In order to reduce the labor time required for adjustments and improve the throughput, we developed a robot motion-planning method that can control the acceleration in accordance with the state of the object to be transported.


Figure 1: Behavior of object transferred by robot.


The overview of our motion-planning method is shown in Figure 2. The system controls the robot by modifying its trajectory in real time on the basis of the trajectory data and sensor data generated by the existing motion-planning system. This system is operated in two phases.


Figure 2: Overview of robot motion-planning method.

The first phase is to have the robot learn the motion plan in the simulator, as shown in Figure 3. By learning in the simulator, it is possible to try many different movements without damaging the real robot. Moreover, learning a variety of trajectories has the advantage of making the system robust to changes in the environment and changes in the objects to be transported. In addition, dangerous motions can be learned in advance, thus eliminating the possibility of the robot making these motions when applied to tasks with actual machines.

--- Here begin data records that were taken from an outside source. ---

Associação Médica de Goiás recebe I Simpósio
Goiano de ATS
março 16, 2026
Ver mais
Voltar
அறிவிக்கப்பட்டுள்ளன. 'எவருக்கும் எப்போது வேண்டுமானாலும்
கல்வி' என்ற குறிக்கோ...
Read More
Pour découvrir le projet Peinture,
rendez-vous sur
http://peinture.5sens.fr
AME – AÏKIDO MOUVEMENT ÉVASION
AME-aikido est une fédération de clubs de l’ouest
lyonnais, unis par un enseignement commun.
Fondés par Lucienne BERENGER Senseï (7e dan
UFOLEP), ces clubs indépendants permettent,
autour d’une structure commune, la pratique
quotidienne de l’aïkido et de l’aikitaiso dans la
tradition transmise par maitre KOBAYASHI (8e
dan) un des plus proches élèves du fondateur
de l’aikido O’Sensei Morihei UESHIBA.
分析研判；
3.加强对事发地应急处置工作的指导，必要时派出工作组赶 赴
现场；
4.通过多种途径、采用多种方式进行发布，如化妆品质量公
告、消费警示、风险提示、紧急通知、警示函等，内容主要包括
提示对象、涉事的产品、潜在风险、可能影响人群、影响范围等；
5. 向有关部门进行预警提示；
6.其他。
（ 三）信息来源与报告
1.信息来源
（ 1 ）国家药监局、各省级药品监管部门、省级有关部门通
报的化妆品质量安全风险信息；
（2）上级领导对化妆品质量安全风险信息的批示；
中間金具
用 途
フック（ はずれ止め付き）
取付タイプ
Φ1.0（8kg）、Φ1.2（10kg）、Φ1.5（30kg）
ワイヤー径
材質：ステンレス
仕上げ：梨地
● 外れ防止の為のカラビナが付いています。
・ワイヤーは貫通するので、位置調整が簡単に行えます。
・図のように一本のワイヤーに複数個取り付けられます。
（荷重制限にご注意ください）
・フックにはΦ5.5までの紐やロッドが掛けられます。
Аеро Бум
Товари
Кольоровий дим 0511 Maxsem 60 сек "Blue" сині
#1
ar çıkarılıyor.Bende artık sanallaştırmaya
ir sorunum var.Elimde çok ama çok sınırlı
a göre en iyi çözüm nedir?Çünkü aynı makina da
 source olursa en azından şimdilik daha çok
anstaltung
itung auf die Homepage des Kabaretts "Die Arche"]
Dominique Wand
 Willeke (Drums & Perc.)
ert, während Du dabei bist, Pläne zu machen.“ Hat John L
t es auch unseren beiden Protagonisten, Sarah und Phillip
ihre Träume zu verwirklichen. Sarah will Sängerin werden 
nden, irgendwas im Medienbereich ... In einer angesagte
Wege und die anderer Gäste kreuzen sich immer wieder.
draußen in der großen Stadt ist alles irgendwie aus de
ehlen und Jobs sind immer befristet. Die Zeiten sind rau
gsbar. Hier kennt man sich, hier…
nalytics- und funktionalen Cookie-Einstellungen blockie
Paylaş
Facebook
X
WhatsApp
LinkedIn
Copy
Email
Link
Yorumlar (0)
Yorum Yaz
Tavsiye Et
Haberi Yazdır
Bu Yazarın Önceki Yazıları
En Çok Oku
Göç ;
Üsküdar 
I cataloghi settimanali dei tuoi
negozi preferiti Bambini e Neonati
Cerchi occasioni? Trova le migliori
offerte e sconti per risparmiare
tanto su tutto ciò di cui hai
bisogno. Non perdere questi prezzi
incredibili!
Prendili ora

Figure 3: 6-DoF-arm robot in simulator environment.

The second phase is to have the robot execute the learned operation in a real machine environment. Since the configuration of the robot in the simulator and on the actual machine is the same, the robot can execute the learned behavior on the actual machine without any adjustments.


To determine the effectiveness of our method, we compared its performance with that of a conventional method by utilizing an evaluation trajectory that was not used in learning. Figure 4 shows the force generated on the object to be transferred and the transfer time when the transfer operation was executed. We can see here that our method changed its operating behavior after 2.25 kg. This is because it was determined that when the weight of the object to be transported was 2.25 kg or more in the case of the given or evaluation trajectory of the developed method, it was necessary to reduce the acceleration in order to suppress the force applied to the transported object.


Figure 4: Data output from sensors and transport time.

You can check out the actual robot in motion in this YouTube video.

YouTube video


We have developed a motion-planning method for transport work and demonstrated its effectiveness through actual machine verification. In order to further advance the automation of work, it is important to both reduce the labor time required for robot installation adjustments and increase the throughput. In the future, we plan to innovate the automation of operations by developing motion-planning technology for various operations such as assembly and welding.

This work was presented at the 2021 IEEE International Conference on Robotics and Automation (ICRA2021) [1].


Kaichiro Nishi and Nobuaki Nakasu, “Evolvable Motion-planning Method using Deep Reinforcement Learning,” 2021 IEEE International Conference on Robotics and Automation (ICRA2021).